» **WHAT IS REQUIRED**: Please print the full listing exactly.

════

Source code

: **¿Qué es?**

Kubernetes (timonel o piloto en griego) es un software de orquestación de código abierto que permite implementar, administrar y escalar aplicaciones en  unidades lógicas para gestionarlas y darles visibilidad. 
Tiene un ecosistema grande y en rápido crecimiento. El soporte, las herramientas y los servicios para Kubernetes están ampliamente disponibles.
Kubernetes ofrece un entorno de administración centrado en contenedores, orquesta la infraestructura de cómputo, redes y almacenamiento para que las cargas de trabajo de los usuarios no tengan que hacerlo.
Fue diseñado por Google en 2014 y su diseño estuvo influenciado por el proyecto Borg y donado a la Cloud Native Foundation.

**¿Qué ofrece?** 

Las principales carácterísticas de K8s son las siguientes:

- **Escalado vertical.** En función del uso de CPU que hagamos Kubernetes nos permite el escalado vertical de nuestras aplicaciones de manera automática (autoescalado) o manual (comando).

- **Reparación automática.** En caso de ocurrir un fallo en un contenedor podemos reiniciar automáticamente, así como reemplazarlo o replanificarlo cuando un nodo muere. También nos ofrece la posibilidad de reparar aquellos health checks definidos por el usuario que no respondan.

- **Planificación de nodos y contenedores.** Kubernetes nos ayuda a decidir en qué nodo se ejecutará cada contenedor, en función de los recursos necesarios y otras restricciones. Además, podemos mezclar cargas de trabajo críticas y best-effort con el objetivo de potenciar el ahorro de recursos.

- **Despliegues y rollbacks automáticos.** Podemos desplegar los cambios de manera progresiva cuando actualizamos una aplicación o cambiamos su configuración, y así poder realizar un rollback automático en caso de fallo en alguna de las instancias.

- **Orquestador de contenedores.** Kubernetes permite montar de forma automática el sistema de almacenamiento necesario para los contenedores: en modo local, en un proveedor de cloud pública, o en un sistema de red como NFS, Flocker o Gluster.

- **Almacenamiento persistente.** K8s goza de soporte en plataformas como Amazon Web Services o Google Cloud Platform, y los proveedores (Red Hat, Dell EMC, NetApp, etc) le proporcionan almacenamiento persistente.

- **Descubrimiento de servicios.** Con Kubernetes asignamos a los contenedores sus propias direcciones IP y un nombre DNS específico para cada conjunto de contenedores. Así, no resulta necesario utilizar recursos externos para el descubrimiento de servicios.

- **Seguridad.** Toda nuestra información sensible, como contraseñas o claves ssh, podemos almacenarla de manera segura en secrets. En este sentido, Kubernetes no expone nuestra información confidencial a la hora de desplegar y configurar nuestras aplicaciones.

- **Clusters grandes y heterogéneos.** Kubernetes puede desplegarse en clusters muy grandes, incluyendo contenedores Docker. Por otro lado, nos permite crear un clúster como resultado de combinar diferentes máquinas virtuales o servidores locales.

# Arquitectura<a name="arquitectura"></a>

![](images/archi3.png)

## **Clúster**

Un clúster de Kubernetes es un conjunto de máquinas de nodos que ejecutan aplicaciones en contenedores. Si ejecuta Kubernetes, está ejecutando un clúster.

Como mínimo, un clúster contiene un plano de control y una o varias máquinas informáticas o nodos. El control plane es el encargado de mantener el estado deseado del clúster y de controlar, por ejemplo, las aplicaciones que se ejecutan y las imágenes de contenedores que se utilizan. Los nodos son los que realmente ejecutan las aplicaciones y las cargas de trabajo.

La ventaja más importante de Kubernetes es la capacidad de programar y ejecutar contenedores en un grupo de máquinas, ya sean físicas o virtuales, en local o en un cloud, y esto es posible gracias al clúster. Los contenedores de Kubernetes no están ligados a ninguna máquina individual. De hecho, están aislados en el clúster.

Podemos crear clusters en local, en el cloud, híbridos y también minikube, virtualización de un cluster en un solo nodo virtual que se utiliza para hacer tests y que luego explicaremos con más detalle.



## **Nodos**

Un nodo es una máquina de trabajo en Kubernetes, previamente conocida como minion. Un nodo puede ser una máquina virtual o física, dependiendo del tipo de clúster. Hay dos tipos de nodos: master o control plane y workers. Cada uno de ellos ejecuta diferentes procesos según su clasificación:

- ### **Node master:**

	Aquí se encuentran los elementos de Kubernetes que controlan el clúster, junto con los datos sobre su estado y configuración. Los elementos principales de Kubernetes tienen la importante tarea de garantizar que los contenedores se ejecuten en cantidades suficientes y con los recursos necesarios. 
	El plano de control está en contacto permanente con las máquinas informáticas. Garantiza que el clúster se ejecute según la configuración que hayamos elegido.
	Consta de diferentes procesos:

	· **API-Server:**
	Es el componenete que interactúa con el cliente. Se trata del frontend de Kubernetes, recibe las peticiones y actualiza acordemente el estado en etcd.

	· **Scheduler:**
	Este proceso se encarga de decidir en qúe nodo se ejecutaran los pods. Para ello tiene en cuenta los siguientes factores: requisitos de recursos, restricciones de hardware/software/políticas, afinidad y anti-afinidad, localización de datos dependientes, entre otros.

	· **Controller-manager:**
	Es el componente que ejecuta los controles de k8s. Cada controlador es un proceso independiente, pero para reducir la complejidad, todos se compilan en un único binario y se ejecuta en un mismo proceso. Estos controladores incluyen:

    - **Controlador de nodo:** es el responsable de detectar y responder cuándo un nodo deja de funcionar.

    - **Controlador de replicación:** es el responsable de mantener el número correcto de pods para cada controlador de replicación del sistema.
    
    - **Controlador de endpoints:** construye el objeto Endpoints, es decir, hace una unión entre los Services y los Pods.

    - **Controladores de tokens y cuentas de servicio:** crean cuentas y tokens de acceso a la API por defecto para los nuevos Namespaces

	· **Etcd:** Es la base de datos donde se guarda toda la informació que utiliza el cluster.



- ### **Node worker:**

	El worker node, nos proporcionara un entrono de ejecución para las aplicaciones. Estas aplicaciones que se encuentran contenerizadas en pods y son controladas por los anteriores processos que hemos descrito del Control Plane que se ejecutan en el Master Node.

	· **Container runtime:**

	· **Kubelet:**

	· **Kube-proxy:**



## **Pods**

════

» **WRITTEN REPLY**:
Source code

: **¿Qué es?**

Kubernetes (timonel o piloto en griego) es un software de orquestación de código abierto que permite implementar, administrar y escalar aplicaciones en  unidades lógicas para gestionarlas y darles visibilidad. 
Tiene un ecosistema grande y en rápido crecimiento. El soporte, las herramientas y los servicios para Kubernetes están ampliamente disponibles.
Kubernetes ofrece un entorno de administración centrado en contenedores, orquesta la infraestructura de cómputo, redes y almacenamiento para que las cargas de trabajo de los usuarios no tengan que hacerlo.
Fue diseñado por Google en 2014 y su diseño estuvo influenciado por el proyecto Borg y donado a la Cloud Native Foundation.

**¿Qué ofrece?** 

Las principales carácterísticas de K8s son las siguientes:

- **Escalado vertical.** En función del uso de CPU que hagamos Kubernetes nos permite el escalado vertical de nuestras aplicaciones de manera automática (autoescalado) o manual (comando).

- **Reparación automática.** En caso de ocurrir un fallo en un contenedor podemos reiniciar automáticamente, así como reemplazarlo o replanificarlo cuando un nodo muere. También nos ofrece la posibilidad de reparar aquellos health checks definidos por el usuario que no respondan.

- **Planificación de nodos y contenedores.** Kubernetes nos ayuda a decidir en qué nodo se ejecutará cada contenedor, en función de los recursos necesarios y otras restricciones. Además, podemos mezclar cargas de trabajo críticas y best-effort con el objetivo de potenciar el ahorro de recursos.

- **Despliegues y rollbacks automáticos.** Podemos desplegar los cambios de manera progresiva cuando actualizamos una aplicación o cambiamos su configuración, y así poder realizar un rollback automático en caso de fallo en alguna de las instancias.

- **Orquestador de contenedores.** Kubernetes permite montar de forma automática el sistema de almacenamiento necesario para los contenedores: en modo local, en un proveedor de cloud pública, o en un sistema de red como NFS, Flocker o Gluster.

- **Almacenamiento persistente.** K8s goza de soporte en plataformas como Amazon Web Services o Google Cloud Platform, y los proveedores (Red Hat, Dell EMC, NetApp, etc) le proporcionan almacenamiento persistente.

- **Descubrimiento de servicios.** Con Kubernetes asignamos a los contenedores sus propias direcciones IP y un nombre DNS específico para cada conjunto de contenedores. Así, no resulta necesario utilizar recursos externos para el descubrimiento de servicios.

- **Seguridad.** Toda nuestra información sensible, como contraseñas o claves ssh, podemos almacenarla de manera segura en secrets. En este sentido, Kubernetes no expone nuestra información confidencial a la hora de desplegar y configurar nuestras aplicaciones.

- **Clusters grandes y heterogéneos.** Kubernetes puede desplegarse en clusters muy grandes, incluyendo contenedores Docker. Por otro lado, nos permite crear un clúster como resultado de combinar diferentes máquinas virtuales o servidores locales.

# Arquitectura<a name="arquitectura"></a>

![](images/archi3.png)

## **Clúster**

Un clúster de Kubernetes es un conjunto de máquinas de nodos que ejecutan aplicaciones en contenedores. Si ejecuta Kubernetes, está ejecutando un clúster.

Como mínimo, un clúster contiene un plano de control y una o varias máquinas informáticas o nodos. El control plane es el encargado de mantener el estado deseado del clúster y de controlar, por ejemplo, las aplicaciones que se ejecutan y las imágenes de contenedores que se utilizan. Los nodos son los que realmente ejecutan las aplicaciones y las cargas de trabajo.

La ventaja más importante de Kubernetes es la capacidad de programar y ejecutar contenedores en un grupo de máquinas, ya sean físicas o virtuales, en local o en un cloud, y esto es posible gracias al clúster. Los contenedores de Kubernetes no están ligados a ninguna máquina individual. De hecho, están aislados en el clúster.

Podemos crear clusters en local, en el cloud, híbridos y también minikube, virtualización de un cluster en un solo nodo virtual que se utiliza para hacer tests y que luego explicaremos con más detalle.



## **Nodos**

Un nodo es una máquina de trabajo en Kubernetes, previamente conocida como minion. Un nodo puede ser una máquina virtual o física, dependiendo del tipo de clúster. Hay dos tipos de nodos: master o control plane y workers. Cada uno de ellos ejecuta diferentes procesos según su clasificación:

- ### **Node master:**

	Aquí se encuentran los elementos de Kubernetes que controlan el clúster, junto con los datos sobre su estado y configuración. Los elementos principales de Kubernetes tienen la importante tarea de garantizar que los contenedores se ejecuten en cantidades suficientes y con los recursos necesarios. 
	El plano de control está en contacto permanente con las máquinas informáticas. Garantiza que el clúster se ejecute según la configuración que hayamos elegido.
	Consta de diferentes procesos:

	· **API-Server:**
	Es el componenete que interactúa con el cliente. Se trata del frontend de Kubernetes, recibe las peticiones y actualiza acordemente el estado en etcd.

	· **Scheduler:**
	Este proceso se encarga de decidir en qúe nodo se ejecutaran los pods. Para ello tiene en cuenta los siguientes factores: requisitos de recursos, restricciones de hardware/software/políticas, afinidad y anti-afinidad, localización de datos dependientes, entre otros.

	· **Controller-manager:**
	Es el componente que ejecuta los controles de k8s. Cada controlador es un proceso independiente, pero para reducir la complejidad, todos se compilan en un único binario y se ejecuta en un mismo proceso. Estos controladores incluyen:

    - **Controlador de nodo:** es el responsable de detectar y responder cuándo un nodo deja de funcionar.

    - **Controlador de replicación:** es el responsable de mantener el número correcto de pods para cada controlador de replicación del sistema.
    
    - **Controlador de endpoints:** construye el objeto Endpoints, es decir, hace una unión entre los Services y los Pods.

    - **Controladores de tokens y cuentas de servicio:** crean cuentas y tokens de acceso a la API por defecto para los nuevos Namespaces

	· **Etcd:** Es la base de datos donde se guarda toda la informació que utiliza el cluster.



- ### **Node worker:**

	El worker node, nos proporcionara un entrono de ejecución para las aplicaciones. Estas aplicaciones que se encuentran contenerizadas en pods y son controladas por los anteriores processos que hemos descrito del Control Plane que se ejecutan en el Master Node.

	· **Container runtime:**

	· **Kubelet:**

	· **Kube-proxy:**



## **Pods**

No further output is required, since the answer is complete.